The study concluded that clinical rabies within the study region was a dynamic disease entity with changes in host species, spatial pattern, and temporal pattern of reported cases. The microfoci of reported rabies cases in the study area were considered to be real concentration of clinically rabid animals and functions of environmental influences on the host-virus relationship. The temporal focus of reported rabies cases was considered to represent a real peak in clinically rabid animals and may have resulted from the activation of latent rabies infections or newly acquired infections from sources other than clinically rabid animals. Clinical rabies among skunks appeared in an area of low skunk population density. A major decline in the skunk population appeared to precede the rise in reported skunk rabies cases.
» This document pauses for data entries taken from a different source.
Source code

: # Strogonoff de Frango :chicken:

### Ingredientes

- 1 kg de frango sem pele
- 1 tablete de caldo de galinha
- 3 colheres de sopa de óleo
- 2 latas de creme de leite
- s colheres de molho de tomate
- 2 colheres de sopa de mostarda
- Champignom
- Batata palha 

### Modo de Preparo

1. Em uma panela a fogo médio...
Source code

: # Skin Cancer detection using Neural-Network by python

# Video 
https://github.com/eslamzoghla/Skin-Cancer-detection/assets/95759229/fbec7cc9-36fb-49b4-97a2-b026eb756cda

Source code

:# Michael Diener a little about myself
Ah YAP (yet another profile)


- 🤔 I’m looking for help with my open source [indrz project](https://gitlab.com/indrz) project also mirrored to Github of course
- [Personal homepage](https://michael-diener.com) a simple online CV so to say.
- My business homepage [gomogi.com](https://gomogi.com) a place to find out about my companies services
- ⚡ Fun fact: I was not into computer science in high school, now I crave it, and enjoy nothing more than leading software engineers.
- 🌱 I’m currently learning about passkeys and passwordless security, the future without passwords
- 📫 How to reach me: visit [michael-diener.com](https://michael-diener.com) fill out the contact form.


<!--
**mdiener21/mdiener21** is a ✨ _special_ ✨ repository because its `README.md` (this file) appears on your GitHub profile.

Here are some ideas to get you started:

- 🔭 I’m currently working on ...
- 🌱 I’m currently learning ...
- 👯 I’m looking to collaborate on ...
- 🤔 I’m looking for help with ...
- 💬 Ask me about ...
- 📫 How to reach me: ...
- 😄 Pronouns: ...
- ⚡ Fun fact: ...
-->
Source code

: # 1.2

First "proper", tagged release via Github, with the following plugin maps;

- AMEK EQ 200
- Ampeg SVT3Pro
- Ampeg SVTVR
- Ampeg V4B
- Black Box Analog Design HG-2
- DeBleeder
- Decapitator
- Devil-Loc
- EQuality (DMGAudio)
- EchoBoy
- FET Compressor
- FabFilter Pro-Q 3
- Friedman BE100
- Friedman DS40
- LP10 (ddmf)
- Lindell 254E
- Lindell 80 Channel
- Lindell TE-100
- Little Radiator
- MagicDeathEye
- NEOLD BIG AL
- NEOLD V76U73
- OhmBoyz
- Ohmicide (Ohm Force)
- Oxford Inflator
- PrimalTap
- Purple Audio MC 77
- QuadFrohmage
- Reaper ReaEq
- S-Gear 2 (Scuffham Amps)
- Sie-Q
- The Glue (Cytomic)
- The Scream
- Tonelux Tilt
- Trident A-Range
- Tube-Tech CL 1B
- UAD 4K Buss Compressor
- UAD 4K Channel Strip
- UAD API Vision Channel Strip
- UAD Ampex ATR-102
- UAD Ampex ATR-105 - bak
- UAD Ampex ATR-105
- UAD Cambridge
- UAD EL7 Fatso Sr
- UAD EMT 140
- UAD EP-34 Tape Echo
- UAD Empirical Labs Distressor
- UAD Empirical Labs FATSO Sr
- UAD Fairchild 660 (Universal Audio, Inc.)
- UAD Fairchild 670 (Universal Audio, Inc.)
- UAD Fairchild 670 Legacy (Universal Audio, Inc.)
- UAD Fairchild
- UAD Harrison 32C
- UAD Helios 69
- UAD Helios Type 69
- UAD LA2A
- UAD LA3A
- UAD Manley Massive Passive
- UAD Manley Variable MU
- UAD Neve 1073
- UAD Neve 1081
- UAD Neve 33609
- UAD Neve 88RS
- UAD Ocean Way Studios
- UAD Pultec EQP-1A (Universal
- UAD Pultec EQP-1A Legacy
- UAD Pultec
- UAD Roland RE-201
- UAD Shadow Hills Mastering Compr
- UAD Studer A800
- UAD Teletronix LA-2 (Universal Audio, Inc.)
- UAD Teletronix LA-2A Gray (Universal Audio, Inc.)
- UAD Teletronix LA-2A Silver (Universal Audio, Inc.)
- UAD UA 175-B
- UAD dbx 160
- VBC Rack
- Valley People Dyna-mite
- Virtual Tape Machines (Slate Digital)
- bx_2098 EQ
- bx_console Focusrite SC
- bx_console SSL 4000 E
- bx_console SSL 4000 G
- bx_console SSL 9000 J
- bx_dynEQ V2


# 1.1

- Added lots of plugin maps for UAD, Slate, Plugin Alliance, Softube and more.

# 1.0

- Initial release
Rabies infected opossums and cats were dispersed in time and space beyond the spatial and temporal foci of reported rabies cases. These data indicate that the circulation of the rabies virus may not be dependent upon the occurrence of clinically rabid animals. Overall, the study data suggest that the rabies virus may be maintained by nonlethal infections among several species and transmitted by means other than the bite of a clinically rabid animal.